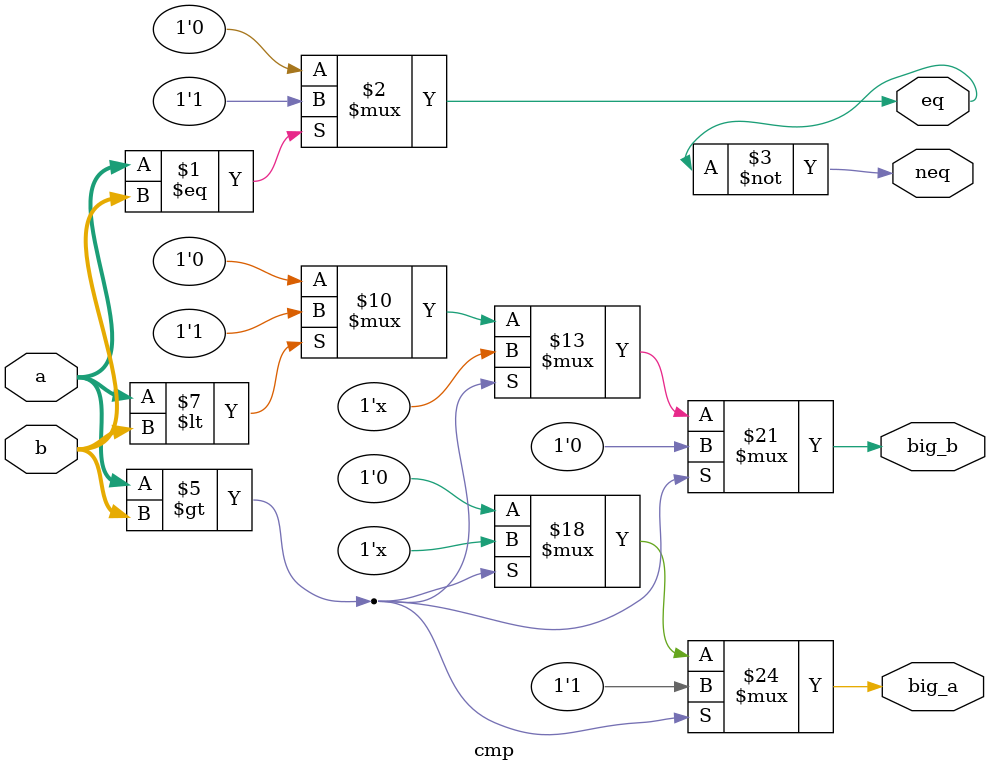
<source format=v>
module cmp(a,b,eq,neq,big_a,big_b);
    input [3:0] a; //target1
    input [3:0] b; //target2

    output reg eq; //equal flag
    output reg neq; //not equal flag
    output reg big_a; //a is biger than
    output reg big_b; //b is biger than

    assign eq = (a == b) ? 1'b1 : 1'b0;
    assign neq = ~eq; 

    always@(a or b)begin
      if(a>b) begin
        big_a = 1'b1;
        big_b = ~big_a;
      end

      else if(a<b) begin
        big_a = 1'b0;
        big_b = ~big_a;
      end

      else begin
        big_a = 1'b0;
        big_b = big_a;
      end   
    end
endmodule
</source>
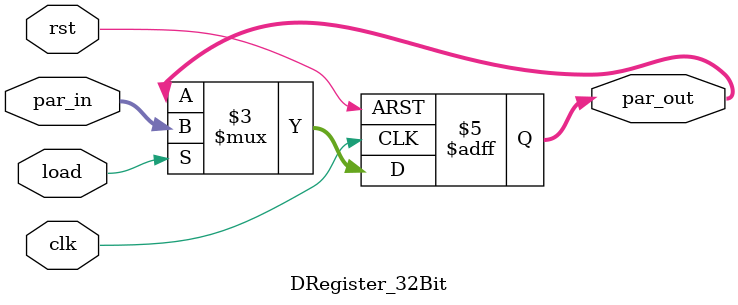
<source format=v>


`timescale 1ns/10ps

module DRegister_32Bit (
    clk,
    rst,
    load,
    par_in,
    par_out
);
// Simple 32-bit data register. It can load and reset.
// :param clk: Clock signal
// :param rst: Reset signal
// :param load: Load enable signal
// :param par_in: Parallel 32-bit input
// :param par_out: Parallel 32-bit output

input clk;
input rst;
input load;
input [31:0] par_in;
output [31:0] par_out;
reg [31:0] par_out;




always @(posedge clk, negedge rst) begin: DREGISTER_32BIT_LOGIC
    if (rst == 0) begin
        par_out <= 0;
    end
    else begin
        if (load) begin
            par_out <= par_in;
        end
    end
end

endmodule

</source>
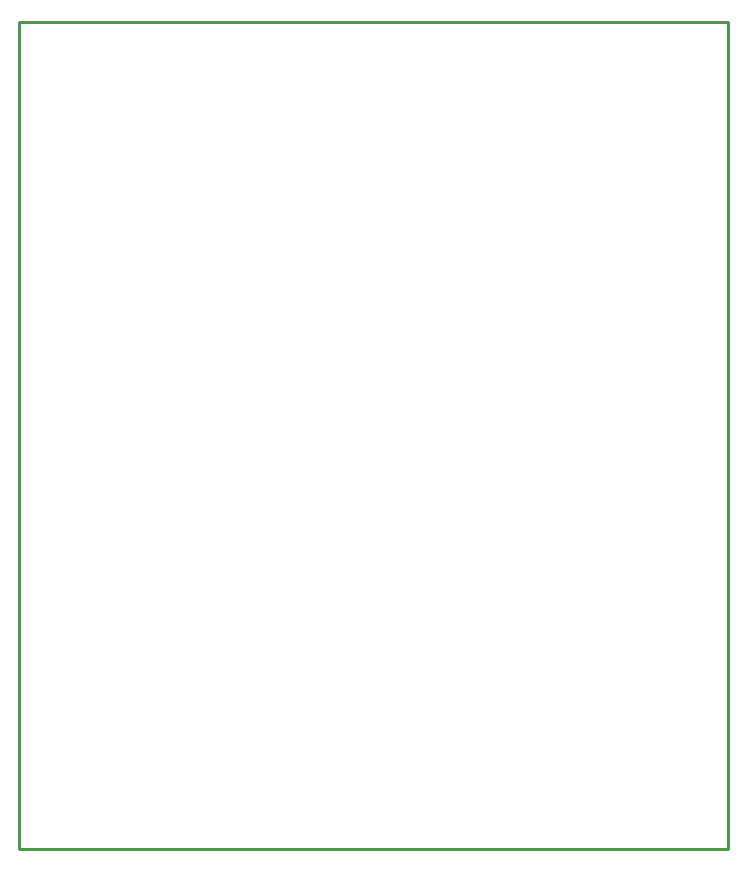
<source format=gko>
%FSLAX42Y42*%
%MOMM*%
G71*
G01*
G75*
G04 Layer_Color=16711935*
%ADD10R,1.00X1.10*%
%ADD11R,1.50X1.30*%
%ADD12R,0.60X2.00*%
%ADD13R,2.00X0.60*%
%ADD14R,1.30X1.55*%
%ADD15C,0.89*%
%ADD16C,0.51*%
%ADD17C,1.52*%
%ADD18C,1.80*%
%ADD19R,1.80X1.80*%
%ADD20C,2.00*%
%ADD21R,2.00X2.00*%
%ADD22C,1.20*%
%ADD23C,0.25*%
D23*
X0Y0D02*
Y7000D01*
X6000D01*
X0Y0D02*
X6000D01*
Y7000D01*
M02*

</source>
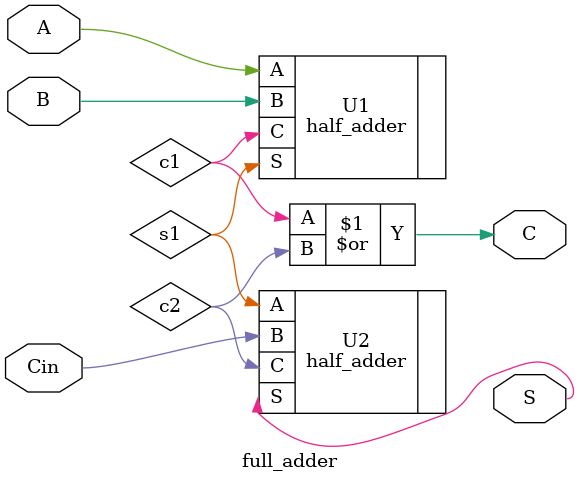
<source format=v>
`include "half_adder.v"
module full_adder (
    input A,B,Cin, output S,C
);
    wire s1,c1,c2;

    half_adder U1(.A(A), .B(B), .S(s1), .C(c1));
    half_adder U2(.A(s1), .B(Cin), .S(S), .C(c2));
    assign C = c1|c2;
endmodule
</source>
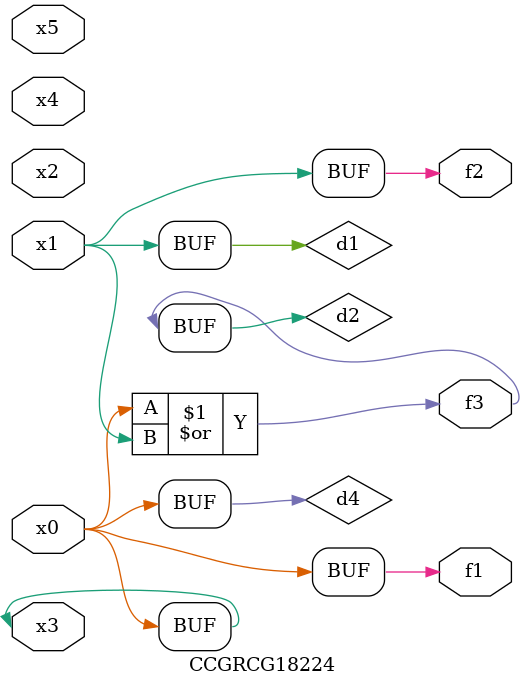
<source format=v>
module CCGRCG18224(
	input x0, x1, x2, x3, x4, x5,
	output f1, f2, f3
);

	wire d1, d2, d3, d4;

	and (d1, x1);
	or (d2, x0, x1);
	nand (d3, x0, x5);
	buf (d4, x0, x3);
	assign f1 = d4;
	assign f2 = d1;
	assign f3 = d2;
endmodule

</source>
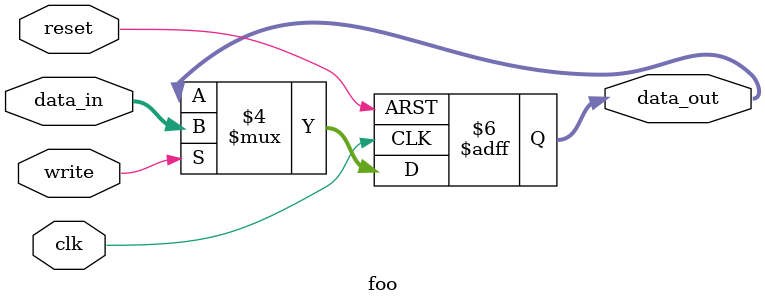
<source format=v>
/*
Jasper ter Weeme
*/

module leds(input clk, input reset, input [3:0] slave_address, input slave_read,
    input slave_write, output reg [7:0] slave_readdata, input [7:0] slave_writedata,
    input slave_byteenable, output wire [7:0] user_dataout_0);

    wire [15:0] address_decode;

    assign address_decode[0] = (slave_address == 4'b0000) & (slave_write | slave_read);
    foo register_0(clk,reset,slave_writedata, slave_write&address_decode[0], user_dataout_0);
endmodule

module foo(input clk, input reset, input [7:0] data_in, input write, output reg [7:0] data_out);
    always @ (posedge clk or posedge reset) begin
        if(reset == 1)
            data_out[7:0] <= 0;
        else if (write == 1)
            data_out[7:0] <= data_in[7:0];
    end
endmodule


</source>
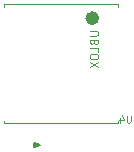
<source format=gbr>
%TF.GenerationSoftware,KiCad,Pcbnew,6.0.5-a6ca702e91~116~ubuntu20.04.1*%
%TF.CreationDate,2022-05-09T20:04:06+03:00*%
%TF.ProjectId,ict_v361-xs,6963745f-7633-4363-912d-78732e6b6963,rev?*%
%TF.SameCoordinates,Original*%
%TF.FileFunction,Legend,Bot*%
%TF.FilePolarity,Positive*%
%FSLAX46Y46*%
G04 Gerber Fmt 4.6, Leading zero omitted, Abs format (unit mm)*
G04 Created by KiCad (PCBNEW 6.0.5-a6ca702e91~116~ubuntu20.04.1) date 2022-05-09 20:04:06*
%MOMM*%
%LPD*%
G01*
G04 APERTURE LIST*
%ADD10C,0.105000*%
%ADD11C,0.203200*%
%ADD12C,0.121920*%
%ADD13C,0.100000*%
%ADD14C,0.600000*%
G04 APERTURE END LIST*
D10*
X153783283Y-104210466D02*
X153783283Y-104692133D01*
X153754950Y-104748800D01*
X153726616Y-104777133D01*
X153669950Y-104805466D01*
X153556616Y-104805466D01*
X153499950Y-104777133D01*
X153471616Y-104748800D01*
X153443283Y-104692133D01*
X153443283Y-104210466D01*
X152904950Y-104408800D02*
X152904950Y-104805466D01*
X153046616Y-104182133D02*
X153188283Y-104607133D01*
X152819950Y-104607133D01*
D11*
X145630900Y-106550200D02*
X146138900Y-106728000D01*
X146138900Y-106728000D02*
X145630900Y-106880400D01*
X145630900Y-106880400D02*
X145630900Y-106550200D01*
X145630900Y-106550200D02*
X145732500Y-106778800D01*
X145732500Y-106778800D02*
X145859500Y-106702600D01*
D12*
%TO.C,U$2*%
X150336070Y-97041093D02*
X150895354Y-97041093D01*
X150961152Y-97073992D01*
X150994051Y-97106891D01*
X151026950Y-97172689D01*
X151026950Y-97304285D01*
X150994051Y-97370083D01*
X150961152Y-97402982D01*
X150895354Y-97435881D01*
X150336070Y-97435881D01*
X150665061Y-97995165D02*
X150697960Y-98093862D01*
X150730859Y-98126761D01*
X150796657Y-98159660D01*
X150895354Y-98159660D01*
X150961152Y-98126761D01*
X150994051Y-98093862D01*
X151026950Y-98028064D01*
X151026950Y-97764872D01*
X150336070Y-97764872D01*
X150336070Y-97995165D01*
X150368970Y-98060963D01*
X150401869Y-98093862D01*
X150467667Y-98126761D01*
X150533465Y-98126761D01*
X150599263Y-98093862D01*
X150632162Y-98060963D01*
X150665061Y-97995165D01*
X150665061Y-97764872D01*
X151026950Y-98784742D02*
X151026950Y-98455752D01*
X150336070Y-98455752D01*
X150336070Y-99146632D02*
X150336070Y-99278228D01*
X150368970Y-99344026D01*
X150434768Y-99409824D01*
X150566364Y-99442723D01*
X150796657Y-99442723D01*
X150928253Y-99409824D01*
X150994051Y-99344026D01*
X151026950Y-99278228D01*
X151026950Y-99146632D01*
X150994051Y-99080834D01*
X150928253Y-99015036D01*
X150796657Y-98982137D01*
X150566364Y-98982137D01*
X150434768Y-99015036D01*
X150368970Y-99080834D01*
X150336070Y-99146632D01*
X150336070Y-99673017D02*
X151026950Y-100133603D01*
X150336070Y-100133603D02*
X151026950Y-99673017D01*
D13*
X143051100Y-95003600D02*
X143051100Y-94753600D01*
X143051100Y-94753600D02*
X152751100Y-94753600D01*
X152751100Y-95003600D02*
X152751100Y-94753600D01*
X143051100Y-104853600D02*
X152751100Y-104853600D01*
X152751100Y-104853600D02*
X152751100Y-104703600D01*
X143051100Y-104853600D02*
X143051100Y-104703600D01*
D14*
X150851100Y-95953600D02*
G75*
G03*
X150851100Y-95953600I-300000J0D01*
G01*
%TD*%
M02*

</source>
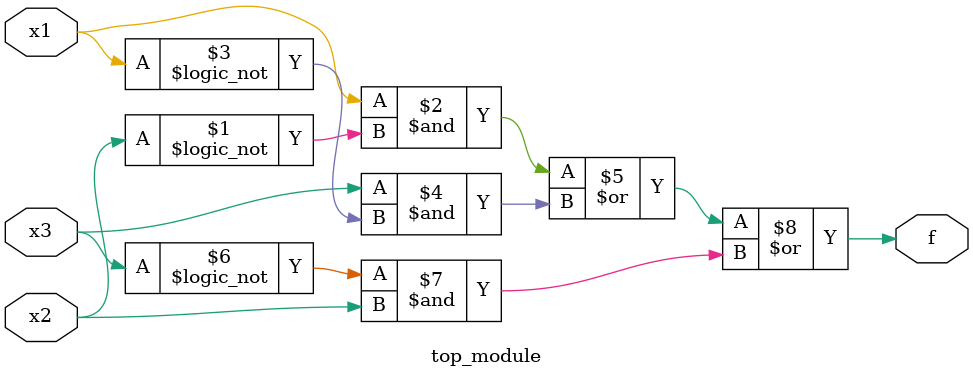
<source format=sv>
module top_module (
	input x3,
	input x2,
	input x1,
	output f
);

	assign f = (x1 & !x2) | (x3 & !x1) | (!x3 & x2);
	
endmodule

</source>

## What you need to do
Pictures aside, restate all of the entries exactly.

## Expected answer
<source format=v>
module cmp(a,b,eq,neq,big_a,big_b);
    input [3:0] a; //target1
    input [3:0] b; //target2

    output reg eq; //equal flag
    output reg neq; //not equal flag
    output reg big_a; //a is biger than
    output reg big_b; //b is biger than

    assign eq = (a == b) ? 1'b1 : 1'b0;
    assign neq = ~eq; 

    always@(a or b)begin
      if(a>b) begin
        big_a = 1'b1;
        big_b = ~big_a;
      end

      else if(a<b) begin
        big_a = 1'b0;
        big_b = ~big_a;
      end

      else begin
        big_a = 1'b0;
        big_b = big_a;
      end   
    end
endmodule
</source>
<source format=v>


`timescale 1ns/10ps

module DRegister_32Bit (
    clk,
    rst,
    load,
    par_in,
    par_out
);
// Simple 32-bit data register. It can load and reset.
// :param clk: Clock signal
// :param rst: Reset signal
// :param load: Load enable signal
// :param par_in: Parallel 32-bit input
// :param par_out: Parallel 32-bit output

input clk;
input rst;
input load;
input [31:0] par_in;
output [31:0] par_out;
reg [31:0] par_out;




always @(posedge clk, negedge rst) begin: DREGISTER_32BIT_LOGIC
    if (rst == 0) begin
        par_out <= 0;
    end
    else begin
        if (load) begin
            par_out <= par_in;
        end
    end
end

endmodule

</source>
<source format=gko>
%FSLAX42Y42*%
%MOMM*%
G71*
G01*
G75*
G04 Layer_Color=16711935*
%ADD10R,1.00X1.10*%
%ADD11R,1.50X1.30*%
%ADD12R,0.60X2.00*%
%ADD13R,2.00X0.60*%
%ADD14R,1.30X1.55*%
%ADD15C,0.89*%
%ADD16C,0.51*%
%ADD17C,1.52*%
%ADD18C,1.80*%
%ADD19R,1.80X1.80*%
%ADD20C,2.00*%
%ADD21R,2.00X2.00*%
%ADD22C,1.20*%
%ADD23C,0.25*%
D23*
X0Y0D02*
Y7000D01*
X6000D01*
X0Y0D02*
X6000D01*
Y7000D01*
M02*

</source>
<source format=v>
`include "half_adder.v"
module full_adder (
    input A,B,Cin, output S,C
);
    wire s1,c1,c2;

    half_adder U1(.A(A), .B(B), .S(s1), .C(c1));
    half_adder U2(.A(s1), .B(Cin), .S(S), .C(c2));
    assign C = c1|c2;
endmodule
</source>
<source format=v>
module CCGRCG18224(
	input x0, x1, x2, x3, x4, x5,
	output f1, f2, f3
);

	wire d1, d2, d3, d4;

	and (d1, x1);
	or (d2, x0, x1);
	nand (d3, x0, x5);
	buf (d4, x0, x3);
	assign f1 = d4;
	assign f2 = d1;
	assign f3 = d2;
endmodule

</source>
<source format=v>
/*
Jasper ter Weeme
*/

module leds(input clk, input reset, input [3:0] slave_address, input slave_read,
    input slave_write, output reg [7:0] slave_readdata, input [7:0] slave_writedata,
    input slave_byteenable, output wire [7:0] user_dataout_0);

    wire [15:0] address_decode;

    assign address_decode[0] = (slave_address == 4'b0000) & (slave_write | slave_read);
    foo register_0(clk,reset,slave_writedata, slave_write&address_decode[0], user_dataout_0);
endmodule

module foo(input clk, input reset, input [7:0] data_in, input write, output reg [7:0] data_out);
    always @ (posedge clk or posedge reset) begin
        if(reset == 1)
            data_out[7:0] <= 0;
        else if (write == 1)
            data_out[7:0] <= data_in[7:0];
    end
endmodule


</source>
<source format=gbr>
%TF.GenerationSoftware,KiCad,Pcbnew,6.0.5-a6ca702e91~116~ubuntu20.04.1*%
%TF.CreationDate,2022-05-09T20:04:06+03:00*%
%TF.ProjectId,ict_v361-xs,6963745f-7633-4363-912d-78732e6b6963,rev?*%
%TF.SameCoordinates,Original*%
%TF.FileFunction,Legend,Bot*%
%TF.FilePolarity,Positive*%
%FSLAX46Y46*%
G04 Gerber Fmt 4.6, Leading zero omitted, Abs format (unit mm)*
G04 Created by KiCad (PCBNEW 6.0.5-a6ca702e91~116~ubuntu20.04.1) date 2022-05-09 20:04:06*
%MOMM*%
%LPD*%
G01*
G04 APERTURE LIST*
%ADD10C,0.105000*%
%ADD11C,0.203200*%
%ADD12C,0.121920*%
%ADD13C,0.100000*%
%ADD14C,0.600000*%
G04 APERTURE END LIST*
D10*
X153783283Y-104210466D02*
X153783283Y-104692133D01*
X153754950Y-104748800D01*
X153726616Y-104777133D01*
X153669950Y-104805466D01*
X153556616Y-104805466D01*
X153499950Y-104777133D01*
X153471616Y-104748800D01*
X153443283Y-104692133D01*
X153443283Y-104210466D01*
X152904950Y-104408800D02*
X152904950Y-104805466D01*
X153046616Y-104182133D02*
X153188283Y-104607133D01*
X152819950Y-104607133D01*
D11*
X145630900Y-106550200D02*
X146138900Y-106728000D01*
X146138900Y-106728000D02*
X145630900Y-106880400D01*
X145630900Y-106880400D02*
X145630900Y-106550200D01*
X145630900Y-106550200D02*
X145732500Y-106778800D01*
X145732500Y-106778800D02*
X145859500Y-106702600D01*
D12*
%TO.C,U$2*%
X150336070Y-97041093D02*
X150895354Y-97041093D01*
X150961152Y-97073992D01*
X150994051Y-97106891D01*
X151026950Y-97172689D01*
X151026950Y-97304285D01*
X150994051Y-97370083D01*
X150961152Y-97402982D01*
X150895354Y-97435881D01*
X150336070Y-97435881D01*
X150665061Y-97995165D02*
X150697960Y-98093862D01*
X150730859Y-98126761D01*
X150796657Y-98159660D01*
X150895354Y-98159660D01*
X150961152Y-98126761D01*
X150994051Y-98093862D01*
X151026950Y-98028064D01*
X151026950Y-97764872D01*
X150336070Y-97764872D01*
X150336070Y-97995165D01*
X150368970Y-98060963D01*
X150401869Y-98093862D01*
X150467667Y-98126761D01*
X150533465Y-98126761D01*
X150599263Y-98093862D01*
X150632162Y-98060963D01*
X150665061Y-97995165D01*
X150665061Y-97764872D01*
X151026950Y-98784742D02*
X151026950Y-98455752D01*
X150336070Y-98455752D01*
X150336070Y-99146632D02*
X150336070Y-99278228D01*
X150368970Y-99344026D01*
X150434768Y-99409824D01*
X150566364Y-99442723D01*
X150796657Y-99442723D01*
X150928253Y-99409824D01*
X150994051Y-99344026D01*
X151026950Y-99278228D01*
X151026950Y-99146632D01*
X150994051Y-99080834D01*
X150928253Y-99015036D01*
X150796657Y-98982137D01*
X150566364Y-98982137D01*
X150434768Y-99015036D01*
X150368970Y-99080834D01*
X150336070Y-99146632D01*
X150336070Y-99673017D02*
X151026950Y-100133603D01*
X150336070Y-100133603D02*
X151026950Y-99673017D01*
D13*
X143051100Y-95003600D02*
X143051100Y-94753600D01*
X143051100Y-94753600D02*
X152751100Y-94753600D01*
X152751100Y-95003600D02*
X152751100Y-94753600D01*
X143051100Y-104853600D02*
X152751100Y-104853600D01*
X152751100Y-104853600D02*
X152751100Y-104703600D01*
X143051100Y-104853600D02*
X143051100Y-104703600D01*
D14*
X150851100Y-95953600D02*
G75*
G03*
X150851100Y-95953600I-300000J0D01*
G01*
%TD*%
M02*

</source>
<source format=sv>
module top_module (
	input x3,
	input x2,
	input x1,
	output f
);

	assign f = (x1 & !x2) | (x3 & !x1) | (!x3 & x2);
	
endmodule

</source>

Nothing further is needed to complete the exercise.